Hi Emilia, I completely understand that there are occasion when someone might be in need of a short term rental.

But in my head that's an "emergency" temporary situation that you would normally manage to solve in max a couple of months... not 3 or 4... considering that for the same price, she could easily rent an apartment on the normal rental market for 6 or more months...

@Andrea2477, but apartments on the normal rental markets usually don't include furniture, all expenses covered (wifi, electricity, parking, etc.) and typically require a strict 1 year lease. I think the opposite actually. I would never want to buy furniture, sign and pay for a years lease and set up all utilities when I was only going to be in a place for 3 months. People pay for the convenience of short term, furnished apartments. 

Melanie33
Level 8
Ashcott, United Kingdom

It does seem a little odd but there are myriad reasons including renovating her home etc. I am with you that in the Uk there doesn’t seem to be any sort of contract that fits.  I have relatives that rented a holiday home (out of season) while renovation went ahead on their new home as they only needed a few months.  

However if your gut is telling you there is something fishy then at least ask lots more questions before committing as you don’t want to be stuck unprotected if something goes wrong.

Leaving a spouse or significant other. Problems with existing apartment (roaches). Lease ending and person has job relocation but not for several months, getting married, etc.
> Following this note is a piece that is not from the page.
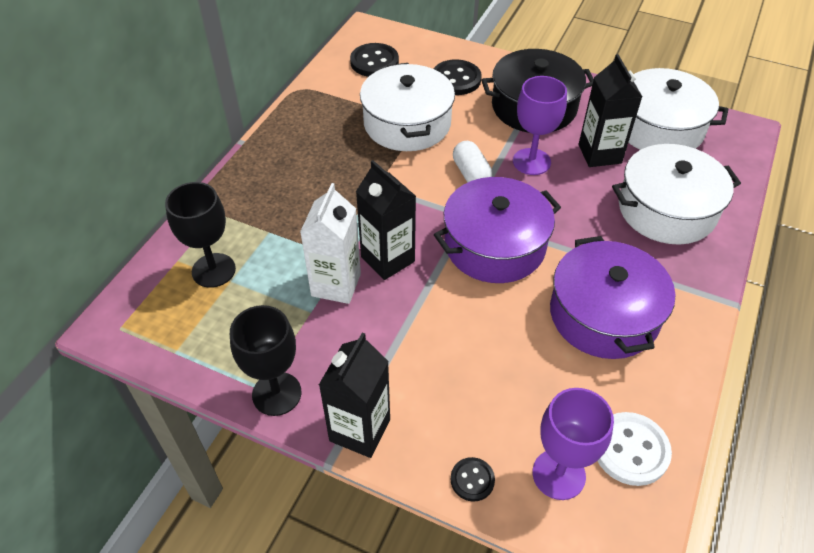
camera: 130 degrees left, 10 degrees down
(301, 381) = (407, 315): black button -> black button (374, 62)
If you do this, ask for a contract. She can still book within the Airbnb platform which should give you some measure of guarantees. Ask for her identification and verify her employment status. You can also ask for a credit check (here in the states the person has the right to order one once per year for free).

If you feel uncomfortable, trust your gut feeling. Or ask to meet her at HER apartment. If you're live away from the home, then perhaps it's not a fit. I recently had my first long term rental (four students) and although nice, they weren't as neat as my short term guests and I wouldn't do it again without more rules and a contract.

Yep... I've asked her to go through the same kind of reference and credit checks that you would normally need to sign up a lease agreement. To be honest she was also willing to sign one outside of AirBnB... the problem is that in UK there isn't a proper protection for leases shorter than 6 months. You can make one... but the soonest that you can act against a troubling tenant is after 6 months from the start of the tenancy.